Gauthier was the maiden name of Caroline’s mother, and Ethan had confirmed that the agents had asked her about his mother as well. This was why it was obvious that there was a lead that the FBI were following. It might be a false lead—probably was a false lead—but they thought they’d found some connection that had to do with the parents of the people on the list.
“Mom,” Ethan had said during his last conversation with his mother. “This is a strange question, but could anyone want to get revenge on you? Did you ever have anything to do with hurting a child maybe? I mean, just accidentally.”

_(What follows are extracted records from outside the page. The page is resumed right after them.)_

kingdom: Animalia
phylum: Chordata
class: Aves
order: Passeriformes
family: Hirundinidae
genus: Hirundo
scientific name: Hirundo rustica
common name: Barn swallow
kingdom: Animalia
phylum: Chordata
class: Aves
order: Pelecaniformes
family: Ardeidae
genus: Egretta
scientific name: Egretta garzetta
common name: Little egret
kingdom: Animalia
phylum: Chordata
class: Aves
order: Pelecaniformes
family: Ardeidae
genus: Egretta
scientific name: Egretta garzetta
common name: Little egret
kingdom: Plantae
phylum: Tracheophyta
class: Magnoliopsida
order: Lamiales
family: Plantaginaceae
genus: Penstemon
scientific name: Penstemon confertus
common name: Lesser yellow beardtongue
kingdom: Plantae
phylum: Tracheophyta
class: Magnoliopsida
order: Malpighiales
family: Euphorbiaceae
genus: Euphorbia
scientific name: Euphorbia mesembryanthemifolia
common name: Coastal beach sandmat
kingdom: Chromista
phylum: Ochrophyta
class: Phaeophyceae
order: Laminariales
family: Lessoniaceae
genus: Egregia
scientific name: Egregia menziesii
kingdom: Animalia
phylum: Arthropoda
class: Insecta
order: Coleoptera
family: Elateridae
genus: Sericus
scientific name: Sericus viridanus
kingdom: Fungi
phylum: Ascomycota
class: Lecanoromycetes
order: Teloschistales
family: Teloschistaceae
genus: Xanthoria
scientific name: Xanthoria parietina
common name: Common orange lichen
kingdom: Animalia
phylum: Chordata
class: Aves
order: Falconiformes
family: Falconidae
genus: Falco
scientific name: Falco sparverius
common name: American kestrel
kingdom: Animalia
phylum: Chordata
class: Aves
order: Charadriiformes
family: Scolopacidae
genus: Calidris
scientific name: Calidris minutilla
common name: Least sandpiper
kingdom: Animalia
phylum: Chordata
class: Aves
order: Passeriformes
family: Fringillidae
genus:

There was the slightest pause, maybe only noticeable to Ethan because he was so familiar with the rhythms of his mom’s speech, but then she said, “Of course not. I would never hurt anyone.”
“No, I know, Mom. But what if it were an accident or something?”
Again, a slight pause, and for a moment he thought she was going to tell him something significant, but, instead, she said, “I don’t know why you’re asking me these questions.”
Caroline was falling asleep—he could tell by the way she had just folded her pillow in half, and let her head fall onto it—and Ethan said, “I’ll let you go. Do you want to skype tomorrow?”
She yawned, but propped herself up on her elbow. “I read a poem the other day and thought of us.”
“Oh, yeah?”
“It’s a recently published Philip Larkin poem called ‘We Met at the End of the Party.’”
“How is it a recently published Philip Larkin poem?”
“Posthumously published, I should’ve said.”